Work instructions: Using the line that has "## Performance Analysis" as the starting point, print each line to the end of the material below word for word. Add no other lines.

Data extracts:
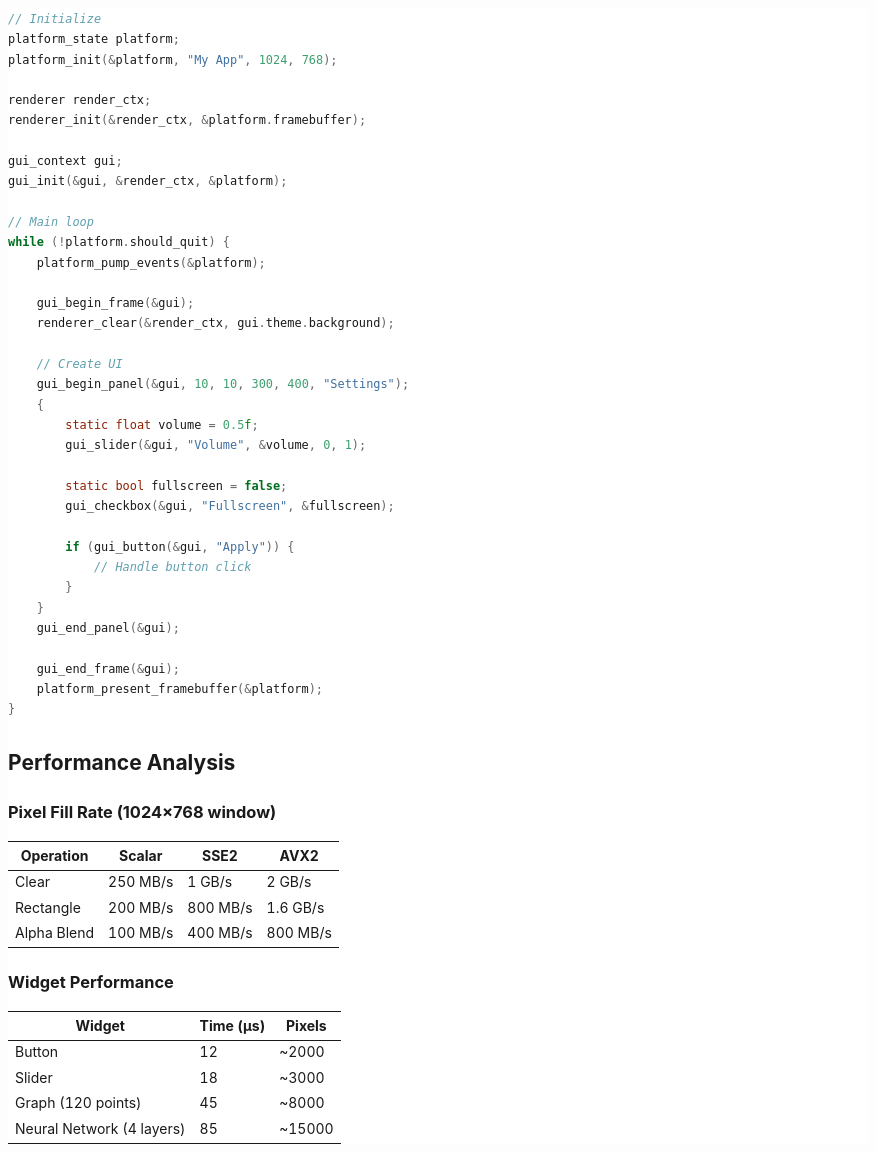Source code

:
 ```c
// Initialize
platform_state platform;
platform_init(&platform, "My App", 1024, 768);

renderer render_ctx;
renderer_init(&render_ctx, &platform.framebuffer);

gui_context gui;
gui_init(&gui, &render_ctx, &platform);

// Main loop
while (!platform.should_quit) {
    platform_pump_events(&platform);
    
    gui_begin_frame(&gui);
    renderer_clear(&render_ctx, gui.theme.background);
    
    // Create UI
    gui_begin_panel(&gui, 10, 10, 300, 400, "Settings");
    {
        static float volume = 0.5f;
        gui_slider(&gui, "Volume", &volume, 0, 1);
        
        static bool fullscreen = false;
        gui_checkbox(&gui, "Fullscreen", &fullscreen);
        
        if (gui_button(&gui, "Apply")) {
            // Handle button click
        }
    }
    gui_end_panel(&gui);
    
    gui_end_frame(&gui);
    platform_present_framebuffer(&platform);
}
```

## Performance Analysis

### Pixel Fill Rate (1024×768 window)
| Operation | Scalar | SSE2 | AVX2 |
|-----------|--------|------|------|
| Clear | 250 MB/s | 1 GB/s | 2 GB/s |
| Rectangle | 200 MB/s | 800 MB/s | 1.6 GB/s |
| Alpha Blend | 100 MB/s | 400 MB/s | 800 MB/s |

### Widget Performance
| Widget | Time (μs) | Pixels |
|--------|-----------|--------|
| Button | 12 | ~2000 |
| Slider | 18 | ~3000 |
| Graph (120 points) | 45 | ~8000 |
| Neural Network (4 layers) | 85 | ~15000 |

Written answer:
## Performance Analysis

### Pixel Fill Rate (1024×768 window)
| Operation | Scalar | SSE2 | AVX2 |
|-----------|--------|------|------|
| Clear | 250 MB/s | 1 GB/s | 2 GB/s |
| Rectangle | 200 MB/s | 800 MB/s | 1.6 GB/s |
| Alpha Blend | 100 MB/s | 400 MB/s | 800 MB/s |

### Widget Performance
| Widget | Time (μs) | Pixels |
|--------|-----------|--------|
| Button | 12 | ~2000 |
| Slider | 18 | ~3000 |
| Graph (120 points) | 45 | ~8000 |
| Neural Network (4 layers) | 85 | ~15000 |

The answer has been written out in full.